Resource Conservation

Chesapeake Bay

 

Chesapeake Bay Agreement

In 2014, the Maryland Department of Planning worked with state and federal agencies across the watershed to develop the amended Chesapeake Bay Agreement, which articulates the actions necessary to advance bay clean-up by 2025. Planning worked to ensure two meaningful land use goals were included in the document, which was signed by the governors of the six bay region states and the EPA administrator.


Healthy Watersheds Goal Team

Planning is a member and co-chair of the Chesapeake Bay Program’s Maintain Healthy Watersheds Goal Implementation Team. This cross-jurisdictional team works to maintain local watersheds at optimal health across a range of landscapes as population growth and development continues throughout the watershed.

 

Total Maximum Daily Load

In 2010, the EPA, in coordination with the bay watershed jurisdictions of Maryland, Virginia, Pennsylvania, Delaware, West Virginia, New York and the District of Columbia, established a nutrient and sediment pollution diet to guide Chesapeake Bay restoration efforts. Known as the Chesapeake Bay Total Maximum Daily Load, (TMDL) the strategy is a complex tool that determines the amount of pollution that the bay can tolerate and still meet its water quality goals and uses (like public water supply or human contact). See Planning’s Citizens Guide to Restoring the Bay: What Every Resident Can Do.

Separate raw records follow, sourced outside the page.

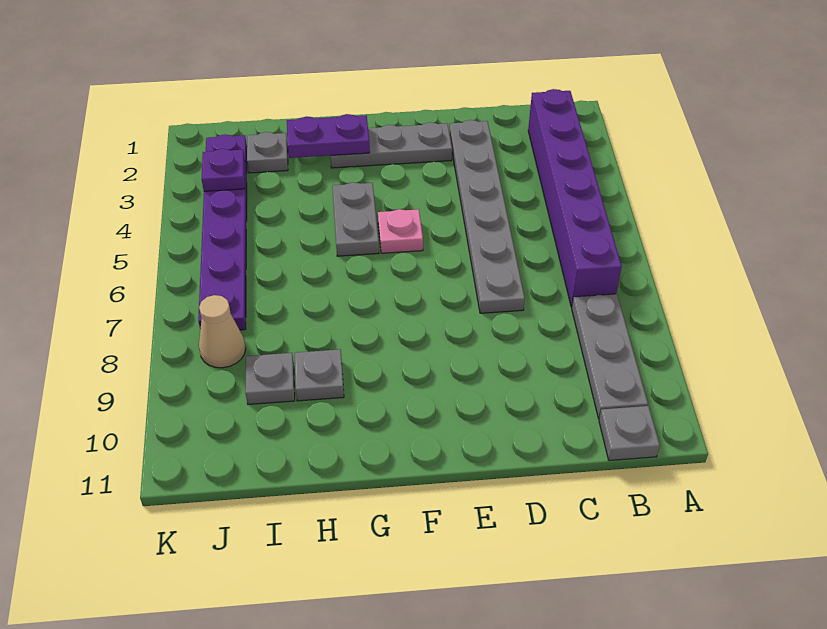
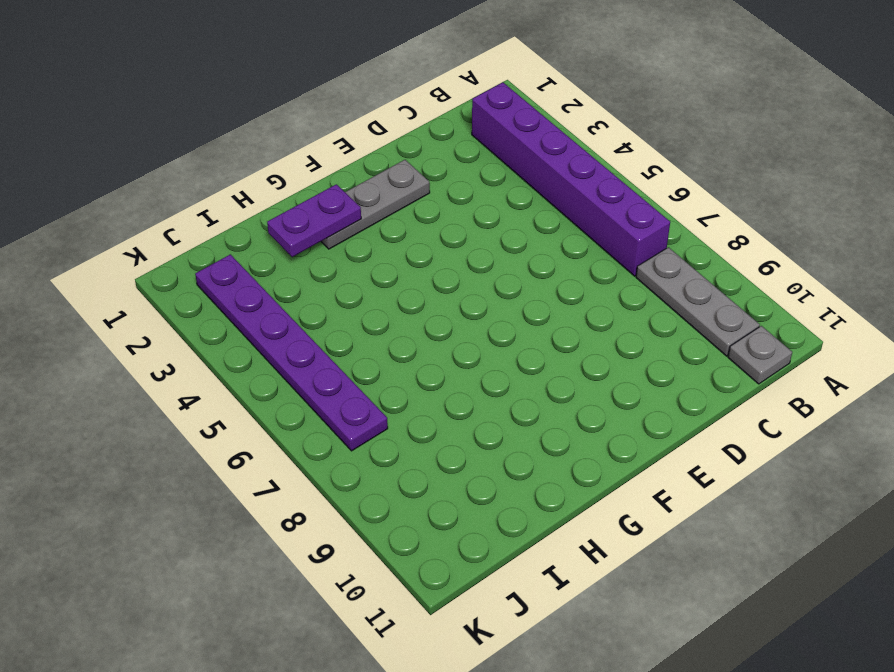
none -> grey plate D2:D7 level 1
none -> pink plate F5 level 1
none -> grey plate G4:G5 level 1

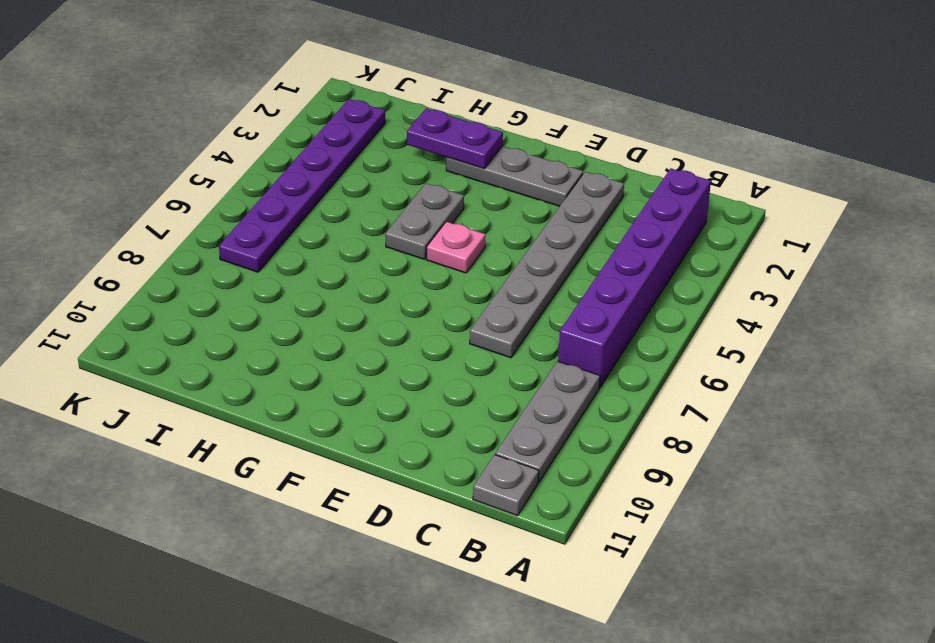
none -> grey plate H9 level 1
none -> grey plate I2 level 1
none -> grey plate I9 level 1

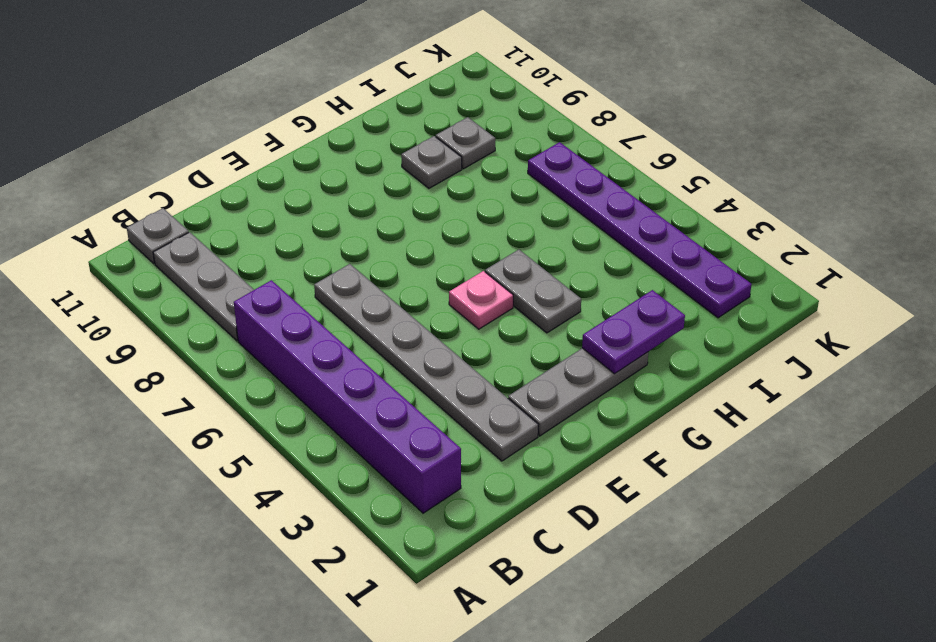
none -> grey plate I2 level 1
none -> tan cone J8 level 1
none -> purple plate J3 level 2

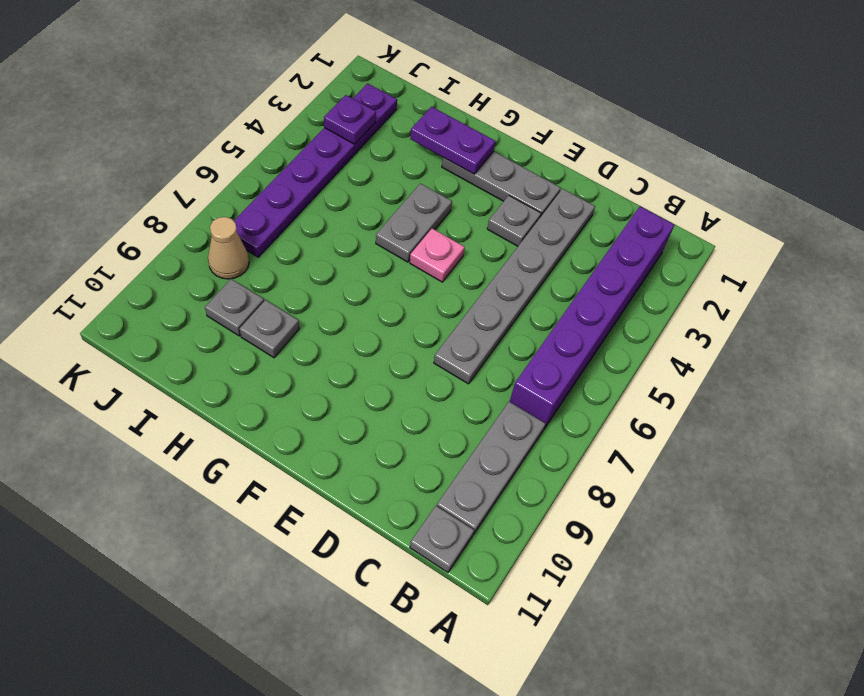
grey plate E3 level 1 -> grey plate I2 level 1

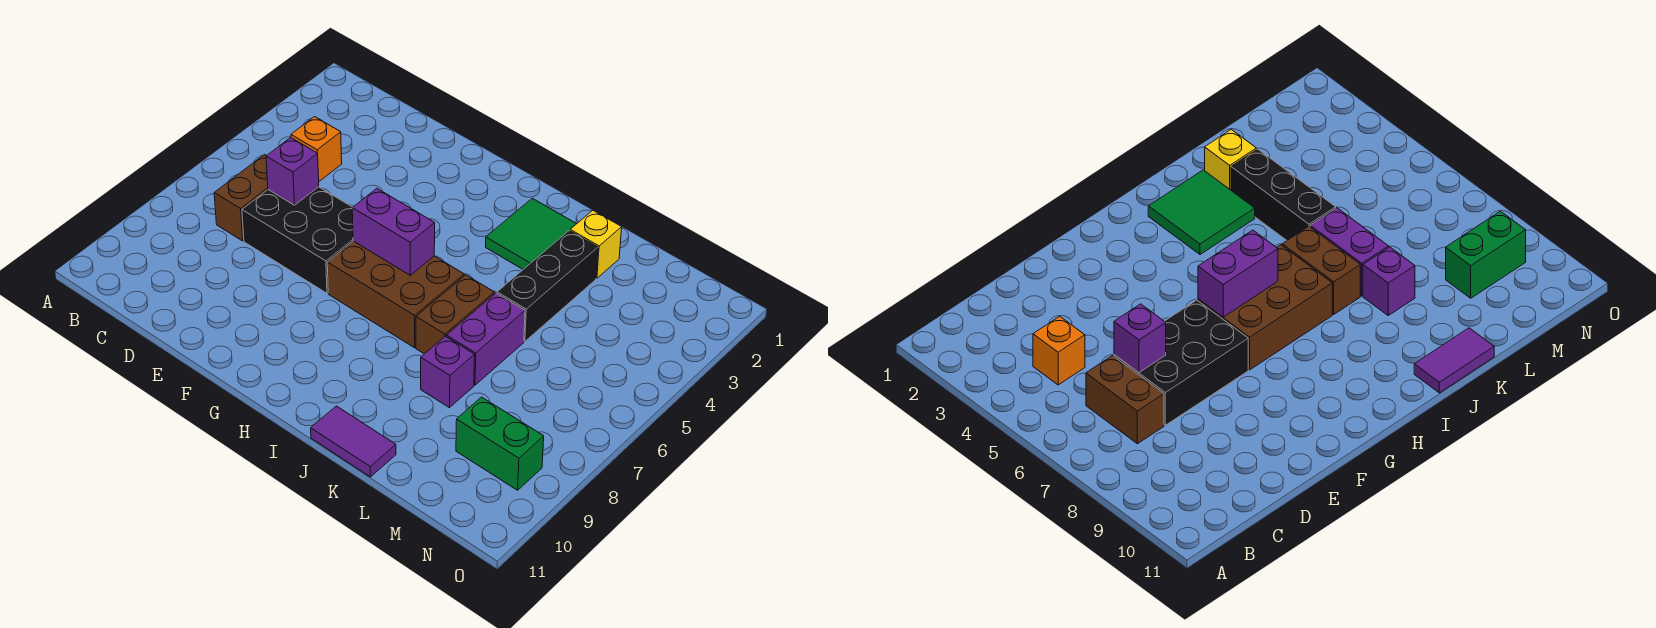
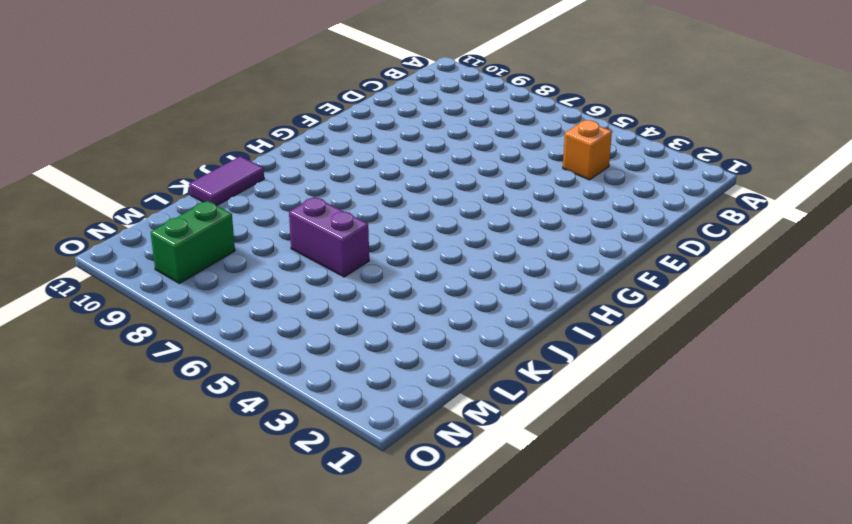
none -> brown brick C6:C7 level 1
none -> black brick D6:F7 level 1
none -> brown brick G6:I7 level 1

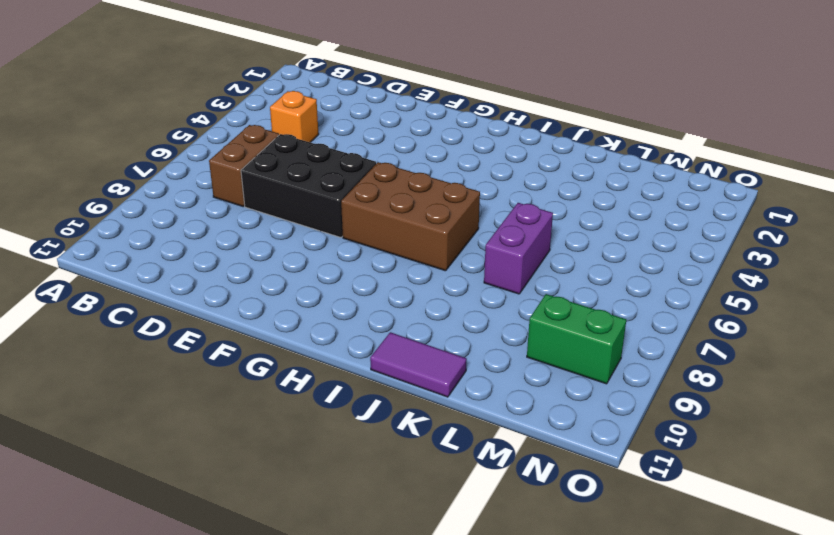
none -> green tile I2:J3 level 1
none -> brown brick J6:J7 level 1
none -> yellow brick K2 level 1

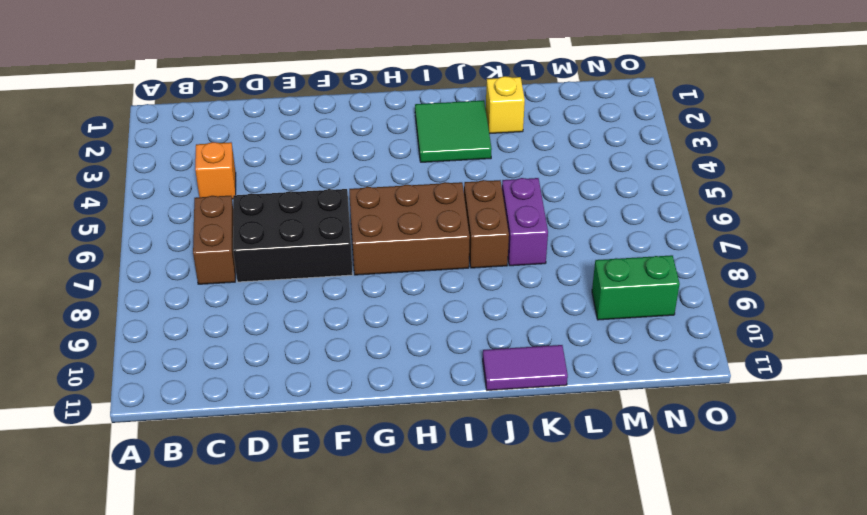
none -> black brick K3:K5 level 1
none -> purple brick K8 level 1
none -> purple brick D6 level 2

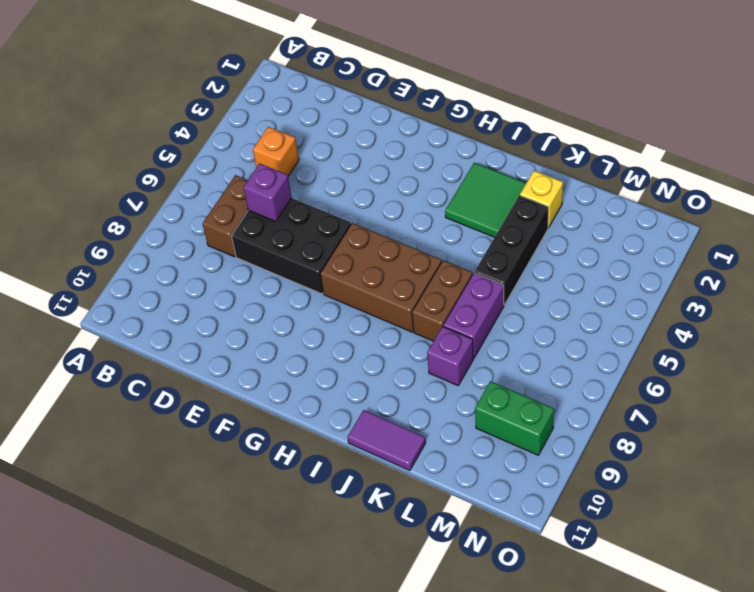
none -> purple brick G6:H6 level 2

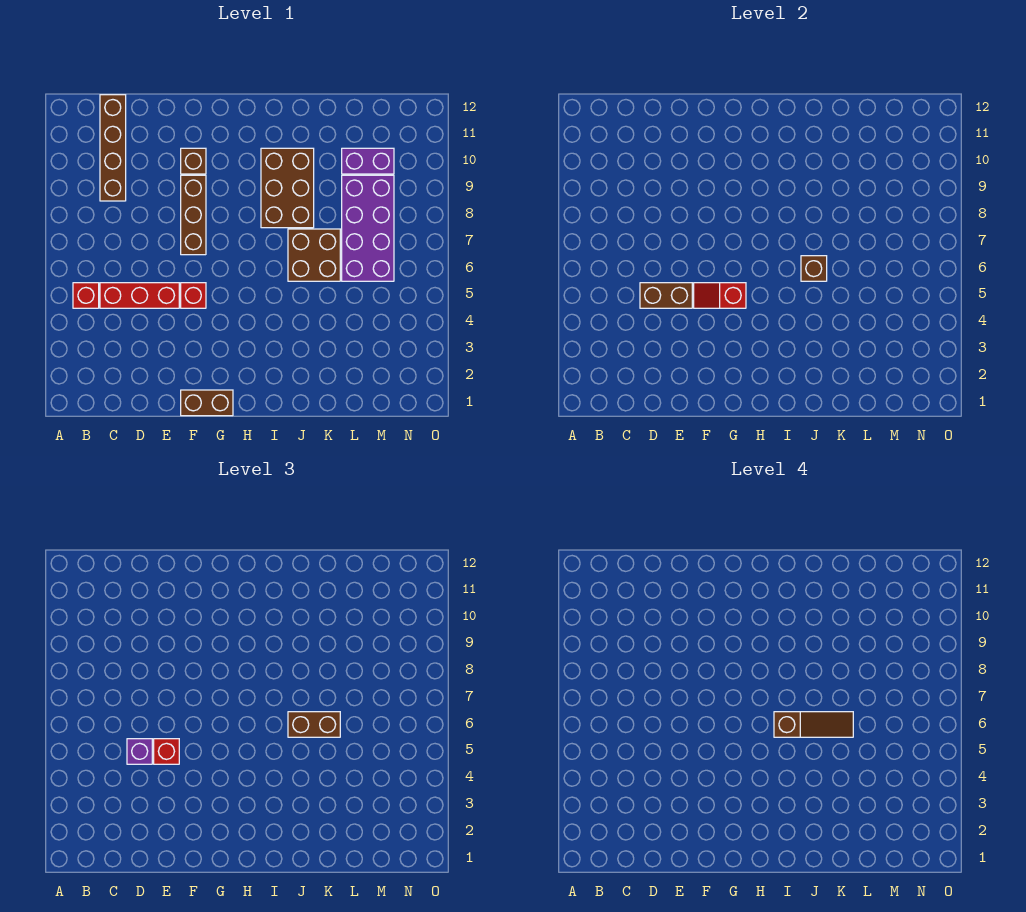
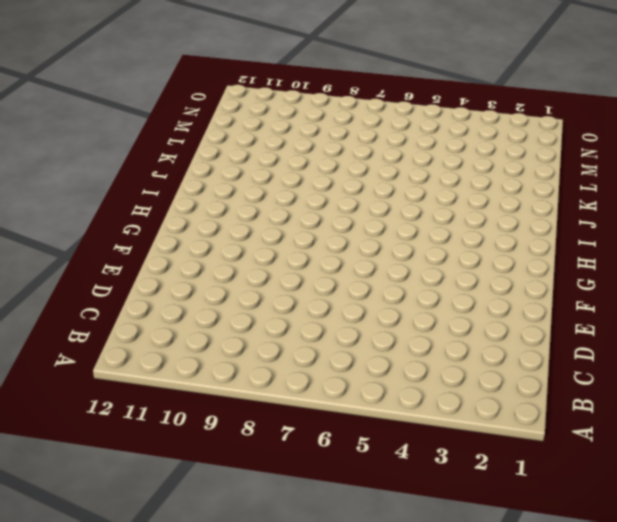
none -> red brick B5 level 1
none -> red brick C5:E5 level 1
none -> brown brick C9:C12 level 1

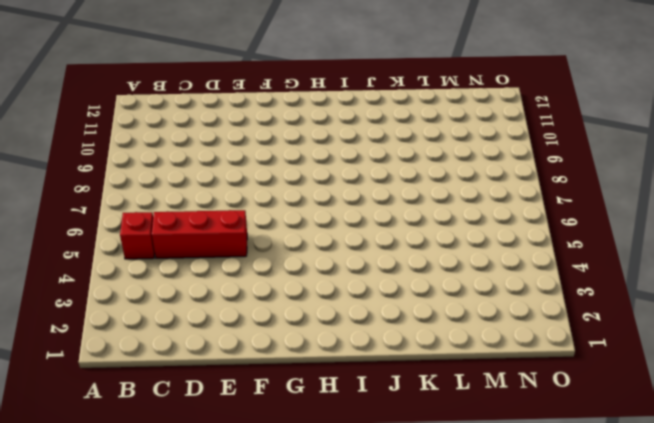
none -> brown brick C9:C12 level 1
none -> brown brick F1:G1 level 1
none -> red brick F5 level 1

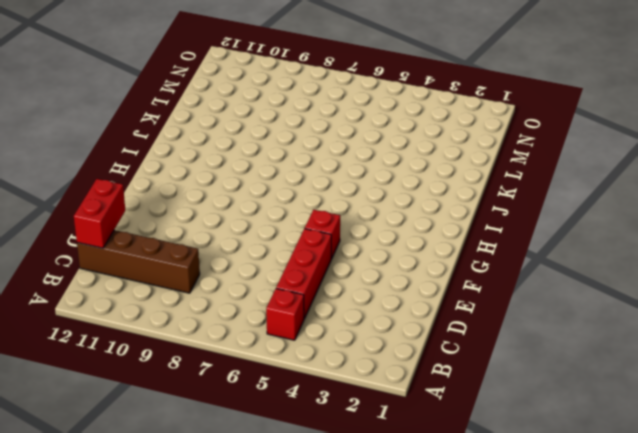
red brick C12:D12 level 2 -> none
none -> brown brick F1:G1 level 1
none -> brown brick F7:F9 level 1
none -> brown brick F10 level 1

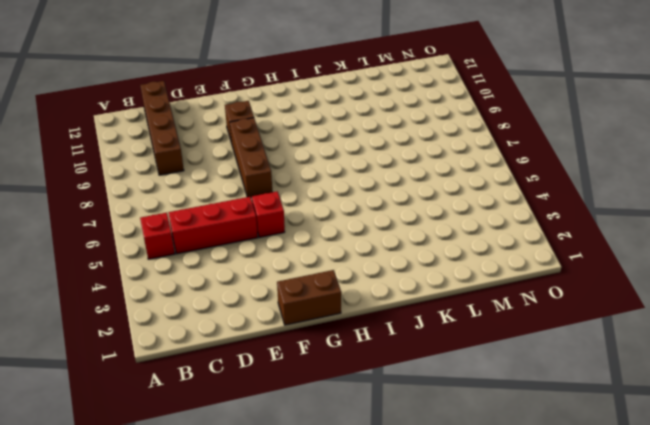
none -> brown brick I8:J10 level 1
none -> brown brick J6:K7 level 1
none -> purple brick L6:M9 level 1

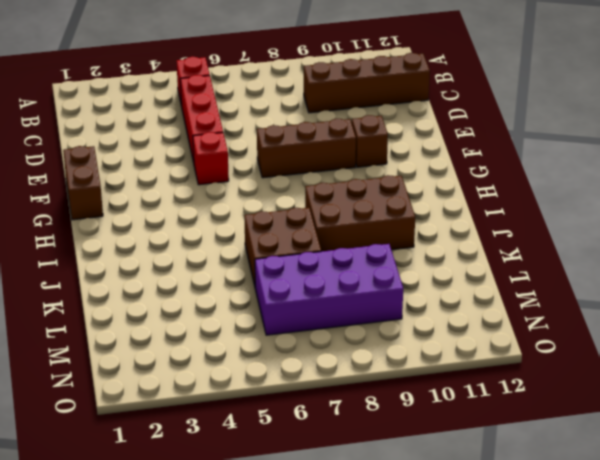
none -> purple brick L10:M10 level 1
none -> brown brick D5:E5 level 2
none -> red slope F5:G5 level 2 top G

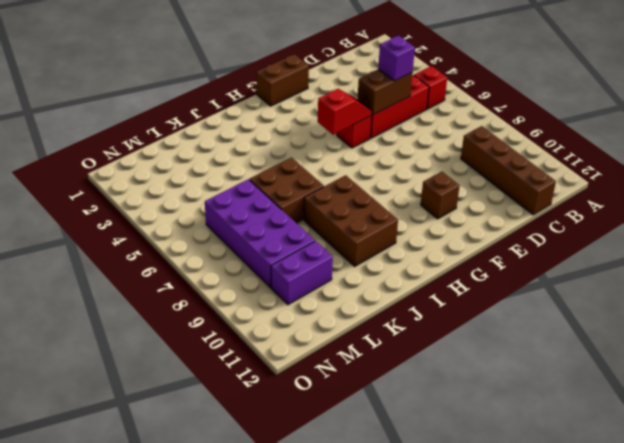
none -> brown brick F7:F9 level 1
none -> brown brick J6 level 2
none -> red brick E5 level 3

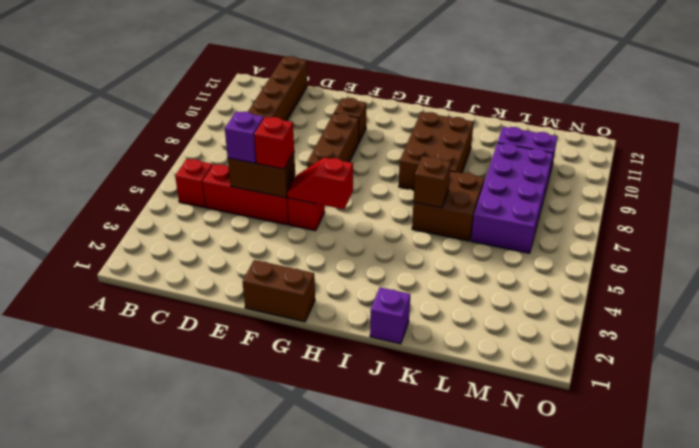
purple brick J1 level 1 -> none
none -> brown brick J6:K6 level 3
none -> brown slope I6:K6 level 4 top I

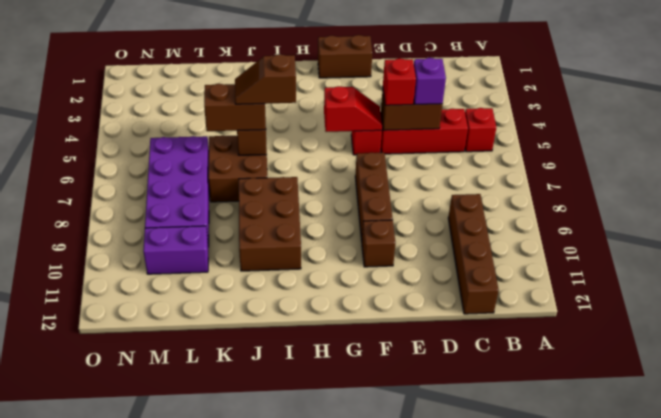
brown slope I6:J6 level 4 top I -> brown slope I6:K6 level 4 top I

Watershed Implementation Plans

Each state developed a set of strategies to achieve the TMDL called Watershed Implementation Plans (WIPs). Planning plays a critical role in ensuring the best data on current land uses is available and used to forecast pollution loads associated with past and future development and land use change. As the State Data Center, Planning also supplies population projections, septic system information as well as maps depicting changes in population and areas targeted for growth and preservation.

Reaching Growth Goals

As part of their efforts to achieving the Chesapeake Bay TMDL, each state measures implementation of milestones, a set of actions within Watershed Implementation Plans that will be accomplished within a two-year window. Maryland’s milestones include changes in land use and wastewater treatment, thus reflecting Maryland’s progress in implementing sound planning and growth measures.

Patuxent River Commission

The Patuxent River Commission (PRC) was formed after the Patuxent River Watershed Act sought to protect the 110-mile-long river that runs the length of central Maryland. The PRC envisions a Patuxent River ecosystem as vital and productive in 2050 as it was in the 1950s. Planning provides staff and data analysis for PRC activities.